When a bullet-riddled body turns up in a gutter, there’s no question that a police investigation will follow. When a person dies of a drug overdose, however, police often dismiss it as a case of self-harm and close the file. That’s a mindset that should change so that victims’ families get justice and so murderers — make no mistake, dealers in fatal overdoses are murderers — get taken off the streets.

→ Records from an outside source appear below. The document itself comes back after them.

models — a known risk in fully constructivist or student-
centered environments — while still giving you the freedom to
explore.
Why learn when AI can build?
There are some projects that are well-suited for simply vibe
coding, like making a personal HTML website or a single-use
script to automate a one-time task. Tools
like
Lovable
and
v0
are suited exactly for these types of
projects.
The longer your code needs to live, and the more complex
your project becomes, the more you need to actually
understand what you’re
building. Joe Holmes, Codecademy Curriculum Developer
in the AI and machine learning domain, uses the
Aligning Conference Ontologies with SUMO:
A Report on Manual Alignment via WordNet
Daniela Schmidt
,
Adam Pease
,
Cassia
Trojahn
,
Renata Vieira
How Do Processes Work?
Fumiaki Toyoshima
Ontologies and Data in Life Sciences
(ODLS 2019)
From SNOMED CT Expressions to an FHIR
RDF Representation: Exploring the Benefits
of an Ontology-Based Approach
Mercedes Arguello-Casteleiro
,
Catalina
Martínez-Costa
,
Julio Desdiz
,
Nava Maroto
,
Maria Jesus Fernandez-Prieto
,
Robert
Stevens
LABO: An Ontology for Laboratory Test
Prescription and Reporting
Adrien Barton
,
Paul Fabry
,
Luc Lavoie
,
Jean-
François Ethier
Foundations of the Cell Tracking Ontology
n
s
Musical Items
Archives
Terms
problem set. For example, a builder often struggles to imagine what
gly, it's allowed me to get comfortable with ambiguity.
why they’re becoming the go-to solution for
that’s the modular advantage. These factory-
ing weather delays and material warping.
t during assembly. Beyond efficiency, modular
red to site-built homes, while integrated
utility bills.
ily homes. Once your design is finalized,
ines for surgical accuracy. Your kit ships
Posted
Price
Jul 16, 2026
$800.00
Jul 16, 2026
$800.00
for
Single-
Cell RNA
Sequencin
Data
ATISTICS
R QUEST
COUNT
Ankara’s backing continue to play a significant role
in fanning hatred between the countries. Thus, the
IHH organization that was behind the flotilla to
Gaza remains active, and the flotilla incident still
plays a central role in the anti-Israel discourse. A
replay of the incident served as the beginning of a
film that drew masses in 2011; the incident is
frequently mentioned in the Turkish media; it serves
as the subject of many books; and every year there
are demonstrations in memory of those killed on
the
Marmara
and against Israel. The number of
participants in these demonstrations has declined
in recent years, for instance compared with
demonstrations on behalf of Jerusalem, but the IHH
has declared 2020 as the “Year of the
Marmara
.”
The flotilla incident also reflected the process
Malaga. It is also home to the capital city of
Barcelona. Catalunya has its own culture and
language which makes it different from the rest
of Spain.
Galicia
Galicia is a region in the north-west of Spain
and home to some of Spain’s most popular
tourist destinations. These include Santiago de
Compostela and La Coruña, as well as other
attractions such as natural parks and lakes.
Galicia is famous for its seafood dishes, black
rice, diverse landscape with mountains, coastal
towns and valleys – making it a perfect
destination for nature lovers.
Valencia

As the Post-Gazette’s Rich Lord and Paula Reed Ward reported Tuesday, some counties and police departments are more likely than others to pursue dealers in such cases and charge them with drug delivery resulting in death, a first-degree felony in Pennsylvania punishable by up to 40 years in prison. While unfortunate given the raging opioid epidemic, the lack of uniformity is understandable. The cases can be complex, the number of fatal overdoses overwhelming, a police department’s resources stretched thin and knowledge about how to quickly gather evidence and identify suspects in these cases lacking.
Then, too, is the inescapable fact that overdose victims — unlike those stabbed or shot to death — had a direct hand in their own demise. Transcending this dissonance may be the most difficult obstacle facing some police departments, but the evolving war on opioids requires it.
Indeed, police and prosecutors should cast the widest possible net, targeting not only the street-level dealers and prescription-happy doctors who can be linked to specific deaths but the pharmaceutical companies, suppliers and fat-cat executives whose reckless distribution of highly addictive drugs fed the victims’ fatal appetite. Murder charges are a powerful tool. Conspiracy and racketeering charges are, too. As Pennsylvania Attorney General Josh Shapiro and his counterparts in 40 other states continue a joint investigation into a handful of drugmakers and distributors, they should aim to bury lawbreakers under an avalanche of criminal and civil penalties.
Prosecutors, medical examiners and coroners who treat overdoses as homicides serve as models for a justice system that must do more to stem the body count. Beaver County District Attorney David J. Lozier is setting an example by deploying a team, in cooperation with the attorney general’s office, on every fatal overdose. It gathers evidence and tries to identify the dealer and arrange a quick buy in the hope of tying the drug investigators’ purchase to that found in the victim. Allegheny County District Attorney Stephen A. Zappala Jr. has held training sessions for municipal police agencies and provided them a disc with instructions for pursuing drug-related murder cases.
Only about 50 of 118 municipal police departments sent officers to the training last year, however — a sign that a cultural shift in the investigation of drug-related deaths remains in an embryonic stage. To accelerate the process, law enforcement training programs, law schools, victim advocacy groups and other criminal justice organizations should emphasize the importance of treating overdoses as homicides and dealers as potential serial killers.